FIRST Minister Nicola Sturgeon has vowed that the Scottish Government will “leave no stone unturned” in its efforts to keep steel plants open.
Ms Sturgeon visited two Tata Steel sites at Dalzell and Clydebridge following the news that the firm plans to mothball the sites, putting 270 jobs at risk.
A task force, chaired by Business Minister Fergus Ewing, has been established to seek a “viable alternative” for the sites.
Ms Sturgeon and Tata Steel agreed that the firm would work with the Scottish Government’s taskforce to seek the continuation of steel manufacturing on the sites by identifying a buyer.
She also confirmed that modern apprentices employed on site would have their off-the-job training guaranteed should there be a gap in their employment.
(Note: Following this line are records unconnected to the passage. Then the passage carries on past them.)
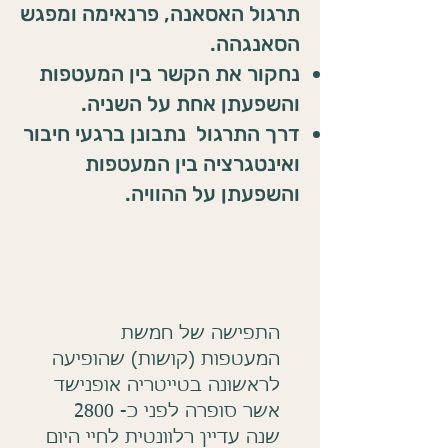
תרגול האסאנה, פרנאימה ומפגש
הסאנגהה.
נחקור את הקשר בין המעטפות
והשפעתן אחת על השניה.
דרך התרגול נתבונן ברגעי חיבור
ואינטגרציה בין המעטפות
והשפעתן על ההוויה.
התפישה של חמשת
המעטפות (קושות) שהופיעה
לראשונה בטייטריה אופנישד
אשר סופרה לפני כ- 2800
שנה עדיין רלוונטית לחיי היום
Ms Sturgeon said, “The announcement that the steel plants at Dalzell and Clydebridge are to be mothballed has been extremely distressing for the workforce and it was important for me to visit the sites today to hear first-hand their perspective on this difficult situation.
“The quality of the work done at these sites is outstanding and it is clear that all of the workers have a great deal of pride in what they do. I was struck by the determination of everyone on site to keep these plants open and I was able to reassure them the Scottish Government will leave no stone unturned in our efforts to help them do that. The task force I announced is an important starting point in those efforts. It will bring together a range of people, including unions, local authorities, politicians and other agencies to focus on identifying new owners, maintaining the operation and retaining the highly skilled jobs. I am delighted we have been able to agree with the company that they will support the Scottish Government to try and find a buyer.
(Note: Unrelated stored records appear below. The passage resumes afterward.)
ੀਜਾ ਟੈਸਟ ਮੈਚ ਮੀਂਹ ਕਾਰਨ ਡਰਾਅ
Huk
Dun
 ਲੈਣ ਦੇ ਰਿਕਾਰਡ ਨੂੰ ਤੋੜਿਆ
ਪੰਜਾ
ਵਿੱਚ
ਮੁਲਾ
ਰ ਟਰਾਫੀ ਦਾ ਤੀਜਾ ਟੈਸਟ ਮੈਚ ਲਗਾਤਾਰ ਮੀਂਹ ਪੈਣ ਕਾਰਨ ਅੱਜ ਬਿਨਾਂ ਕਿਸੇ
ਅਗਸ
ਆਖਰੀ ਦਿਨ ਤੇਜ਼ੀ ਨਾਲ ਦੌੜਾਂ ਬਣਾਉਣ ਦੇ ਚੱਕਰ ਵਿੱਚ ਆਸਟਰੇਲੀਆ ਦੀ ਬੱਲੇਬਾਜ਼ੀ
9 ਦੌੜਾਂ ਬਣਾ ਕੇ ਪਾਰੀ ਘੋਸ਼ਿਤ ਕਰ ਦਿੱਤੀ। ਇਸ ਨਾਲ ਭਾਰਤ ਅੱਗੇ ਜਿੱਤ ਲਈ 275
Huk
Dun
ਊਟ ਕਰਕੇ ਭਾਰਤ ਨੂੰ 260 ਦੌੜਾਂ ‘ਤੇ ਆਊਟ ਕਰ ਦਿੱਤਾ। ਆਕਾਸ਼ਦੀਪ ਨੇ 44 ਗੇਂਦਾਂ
“The taskforce will also consider wider support for the workforce at this difficult time, including what can be done to ensure that the modern apprentices employed on site do not have their education affected.
“To that end, I am happy to confirm that as an early step, the Scottish Government will guarantee the MAs employed here will be able to continue with the off the job training required to complete their apprenticeship should there be a gap in their employment. I firmly believe there is a future for steel manufacturing in Scotland and nothing I have seen today has diminished that opinion. Together with the workforce, unions and others, the Scottish Government will continue to take every action to secure the future of this industry.”